Commentary: Conquering the great barrier: Coral reef aorta.

Michael Troncone, MD, and François Dagenais, MD

Endovascular management of proximal symptomatic aortic coral reef lesion may be possible in patients at prohibitive open surgical risk.

See Article page 17.

In this edition of JTCVS Techniques, Le Bars and colleagues report an endovascular management of a symptomatic coral reef aorta (CRA) case affecting the aortic arch, a first in the English literature. The term “coral reef aorta” describes an atypical extensive exophytic atherosclerotic lesion that protrudes into the lumen of the affected vessel, rather than typical atherosclerotic plaques, which follow the curvature of the vessel wall. Unlike typical atherosclerotic processes, which primarily affect the distal aortoiliac and infrainguinal vessels, CRA is most often found in women in the paravisceral aorta, with an incidence of 0.6% to 1.8%. Although the pathophysiology of CRA is not well understood, the main theories include the thrombotic rupture of a previous aortic plaque with subsequent calcification of the thrombus, calcified previous dissections, as well as defects in regulatory molecules leading to extreme ectopic calcification.

CRA is typically asymptomatic. When present, symptoms are related to end-organ malperfusion due to obstruction or distal embolization. Proximal CRA in the thoracic aorta, as in the present case, is rare and can present as an acute aortic syndrome or aortic coarctation, which can mimic supravalvular aortic stenosis.

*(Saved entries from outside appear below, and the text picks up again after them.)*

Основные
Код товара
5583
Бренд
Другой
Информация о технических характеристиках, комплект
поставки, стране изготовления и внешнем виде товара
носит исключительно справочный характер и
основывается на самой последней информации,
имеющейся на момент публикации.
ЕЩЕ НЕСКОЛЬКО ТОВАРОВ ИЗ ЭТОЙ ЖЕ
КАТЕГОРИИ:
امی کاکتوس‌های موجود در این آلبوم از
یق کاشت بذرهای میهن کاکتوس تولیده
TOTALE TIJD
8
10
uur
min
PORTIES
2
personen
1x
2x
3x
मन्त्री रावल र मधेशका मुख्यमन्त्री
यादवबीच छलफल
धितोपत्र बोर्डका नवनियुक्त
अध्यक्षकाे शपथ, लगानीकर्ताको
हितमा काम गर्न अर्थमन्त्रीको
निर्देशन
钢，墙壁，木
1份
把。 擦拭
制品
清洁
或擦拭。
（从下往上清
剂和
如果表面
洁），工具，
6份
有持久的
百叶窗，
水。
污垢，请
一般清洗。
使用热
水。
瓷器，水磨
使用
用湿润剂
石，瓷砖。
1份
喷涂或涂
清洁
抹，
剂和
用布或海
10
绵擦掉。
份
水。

Literature on the management of proximal CRA is extremely sparse and is classically treated with open surgical techniques such as aortic thromboendarterectomy or extra-anatomic bypass. Unique technical challenges regarding the endovascular management of aortic arch CRA include safely navigating devices across the lesion, with an increased risk of stroke, distal embolization, and aortic rupture/dissection during stent deployment. The choice of device is crucial. In their report, Le Bars and colleagues used a balloon-expandable covered stent graft. Advantages of this platform include the ability to postdilate the stent after initial placement, superior radial force, and precise deployment, all of which are important device characteristics for treating aortic arch occlusive pathology. Although there are reports of using uncovered stents in the visceral aorta to preserve collateral flow, this is not as important a consideration in the thoracic aorta and arch, especially given that rupture in the more proximal aorta is much more catastrophic. In the present case, the decision to revascularize the left subclavian artery concomitantly in a sandwich graft fashion may be debated. While it is always prudent to maintain patency of as many aortic branches as possible, performing an extra-anatomic bypass to the left subclavian or simply “overstenting” the left subclavian artery may have allowed a single larger stent diameter in the aorta without a competing sandwich graft, hence possibly restoring more aortic luminal diameter. Furthermore, the risk of gutter leaks with the use of a sandwich technique may yield a greater risk of complication in the event of aortic rupture during stent deployment. Long-term data are obviously lacking on the endovascular management of CRA in the aortic arch. Late complications such as stent compression/collapse, migration, and re-stenosis must be kept in mind. While the CRA may “anchor” the stent graft and minimize risk of migration, graft erosion may supervene, possibly leading to re-stenosis.

We congratulate Le Bars and colleagues on continuing to advance the field of endovascular interventions on the proximal thoracic aorta and aortic arch. Their report opens a therapeutic door for a patient population often deemed at prohibitive risk for conventional open surgery.